Porte close.
Au mendiant d’autrefois, la porte restait close
La maison du bourgeois avait face morose
Pas d’autre espérance pour le pauvre perdu 
Qu’une longue errance, par chemins et par rue.
Au migrant aujourd’hui, on construit bien des murs
Les bourgeois du présent, restent tout aussi durs
Des murs qui ne sont là, que pour fermer la porte
A des milliers d’humains qui s’enfuient en cohortes.
Toujours ces vieilles peurs des peuples d’occident
Qui au fil de l’histoire, ont conquis bien des terres
Qui trouvaient ça normal, que d’aller chez les gens
Pour dire c’est à moi, et toi tu dois te taire !
Ces peuples vieillissants, qui pourtant de tous temps
Ont fait appel à d’autres, pour travailler chez eux
Qui alors se montraient satisfaits et contents
De recevoir une aide de gens industrieux.
La question est ardue, les réponses autant
Faut-il les rejeter et en bloc pour autant
Ces vagues irrépressibles de milliers de migrants
Dont on sait à présent, qu’elles vont durer longtemps ?

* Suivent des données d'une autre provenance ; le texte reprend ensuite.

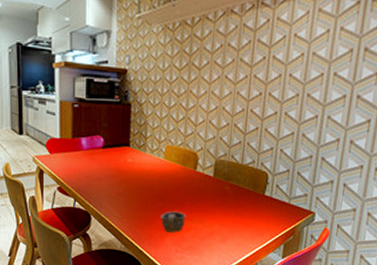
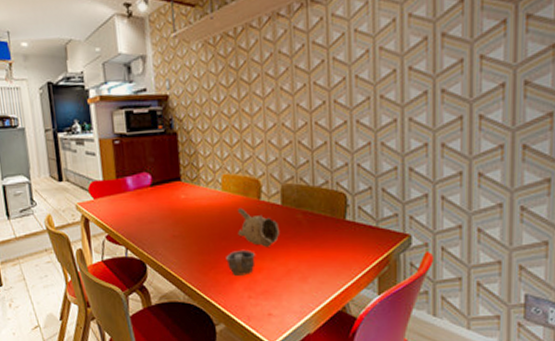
teapot: none [174,175,209,211] -> present [238,207,279,247]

C’est l’accueil ou la guerre, est-ce aussi binaire ?
Partage ou carnage, que faudra-t-il choisir ?
L’avenir tiendrait-il à des choix improbables
Plus qu’à cette incapacité, qu’on a de nous unir ?
D’un côté ceux qui croient que toute vie se vaut
Que la terre est à tous, que l’on doit s’entraider
De l’autre ceux qui clament qu’ils sont bien supérieurs 
Que pour son territoire, sa vie on doit donner.
Les deux ont leurs raisons, mais ils ont aussi tort
Les positions extrêmes, devraient rester dehors
Le monde est imparfait, tout ce que l’on peut faire
C’est de se corriger, pour n’en faire un enfer.